◆ **Action item**
Say whether each statement below agrees with the passage on GAIL and PPO. Answer yes or no, and quote the words of the passage that decide it.
1. GAIL needs an explicit reward definition to learn behaviour.
2. The learning process involving the generator and discriminator can be computationally expensive.
3. The control system uses PPO to make pedestrians more adaptable in situations such as road crossings.

◆ **Exercise passage**
------

The discriminator function, given by Equation 2, evaluates whether a given state-action pair $(s,a)$ comes from expert demonstrations or the learned policy:

$$L_D=-{\mathbb{E}}_{{\tau }_e\sim {\mathcal{D}}_e}[log\left(D(s,a)\right)]-{\mathbb{E}}_{\tau \sim \pi }[log(1-D(s,a))]$$

(2)

The algorithm optimises this loss function to achieve both the highest probabilities of correctly classifying expert trajectories and the lowest probabilities of generated trajectories being mistaken for expert trajectories.

The generator function, described in Equation 3, trains the policy $\pi$ to minimize the expected loss from the discriminator:

$${\pi }^{*}=arg\underset{\pi }{min}\underset{D}{max}{\mathbb{E}}_{\tau \sim \pi }[log(1-D(s,a))]+{\mathbb{E}}_{{\tau }_e\sim {\mathcal{D}}_e}[log\left(D(s,a)\right)]$$

(3)

This adversarial objective ensures that the learned policy generates trajectories that are indistinguishable from expert demonstrations, effectively mimicking expert behaviour.

The behaviour learning capabilities of GAIL operate without requiring explicit reward definitions, making it suitable for complex environments. This method demonstrates the capability to generalise learning to different situations across various scenarios and effectively manage multiple conditions. However, the learning process involving the generator and discriminator can be computationally expensive, demanding precise adjustment of training stability parameters.

3.2.3. Proximal Policy Optimization (PPO)

Policy updates within reinforcement learning achieve stability and efficiency through the implementation of the PPO approach. The control system employs PPO to enhance the adaptability of pedestrians under specific circumstances, including road crossings.

------

◆ **Recorded data**
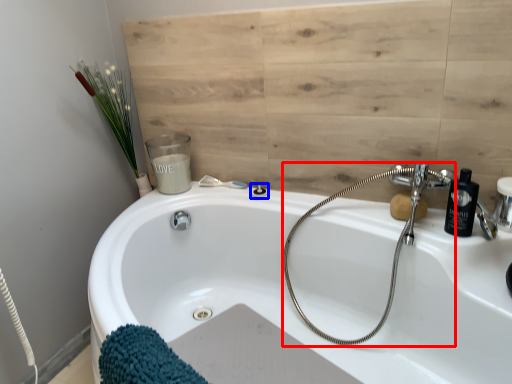
Question: Among these objects, which one is nearest to the camera, plumbing fixture (highlighted by a red box) or shower (highlighted by a blue box)?

Choices:
 (A) plumbing fixture
 (B) shower

Answer: (A)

------

◆ **Completed task**
1. No: "The behaviour learning capabilities of GAIL operate without requiring explicit reward definitions"
2. Yes: "the learning process involving the generator and discriminator can be computationally expensive"
3. Yes: "The control system employs PPO to enhance the adaptability of pedestrians under specific circumstances, including road crossings."